AccessPath * FindBestQueryPlan ( THD thd,
Query_block query_block,
string *  trace 
)

Find the lowest-cost plan (which hopefully is also the cheapest to execute) of all the legal ways to execute the query.

The overall order of operations is largely dictated by the standard:

  1. All joined tables, including join predicates.
  2. WHERE predicates (we push these down into #1 where allowed)
  3. GROUP BY (it is sometimes possible to push this down into #1, but we don't have the functionality to do so).
  4. HAVING.
  5. Window functions.
  6. DISTINCT.
  7. ORDER BY.
  8. LIMIT.
  9. SQL_BUFFER_RESULT (a MySQL extension).

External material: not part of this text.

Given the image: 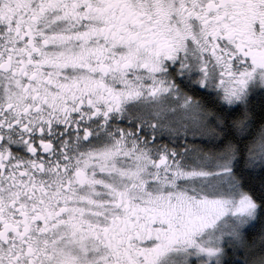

The place where we have the most leeway by far is #1, which is why this part of the optimizer is generally called the join optimizer (there are potentially billions of different join orderings, whereas each of the other steps, except windowing, can only be done in one or two ways). But the various outputs of #1 can have different properties, that can make for higher or lower costs in the other steps. (For instance, LIMIT will affect candidates with different init_cost differently, and ordering properties can skip sorting in ORDER BY entirely.) Thus, we allow keeping multiple candidates in play at every step if they are meaningfully different, and only pick out the winning candidate based on cost at the very end.

◆ FindNodeWithTable()

JoinHypergraph::Node * FindNodeWithTable ( JoinHypergraph graph,
TABLE table 
)

◆ FindSargablePredicates()

void FindSargablePredicates ( THD thd,
string *  trace,
JoinHypergraph graph 
)

◆ PossiblyAddSargableCondition()

static void PossiblyAddSargableCondition ( THD thd,
Item item,
TABLE force_table,
int  predicate_index,
bool  is_join_condition,
JoinHypergraph graph,
string *  trace 
)
static

Find out whether “item” is a sargable condition; if so, add it to:

  • The list of sargable predicate for the tables (hypergraph nodes) the condition touches. For a regular condition, this will typically be one table; for a join condition, it will typically be two. If “force_table” is non-nullptr, only that table will be considered (this is used for join conditions, to ensure that we do not push down predicates that cannot, e.g. to the outer side of left joins).
  • The graph's global list of predicates, if it is not already present (predicate_index = -1). This will never happen for WHERE conditions, only for join conditions.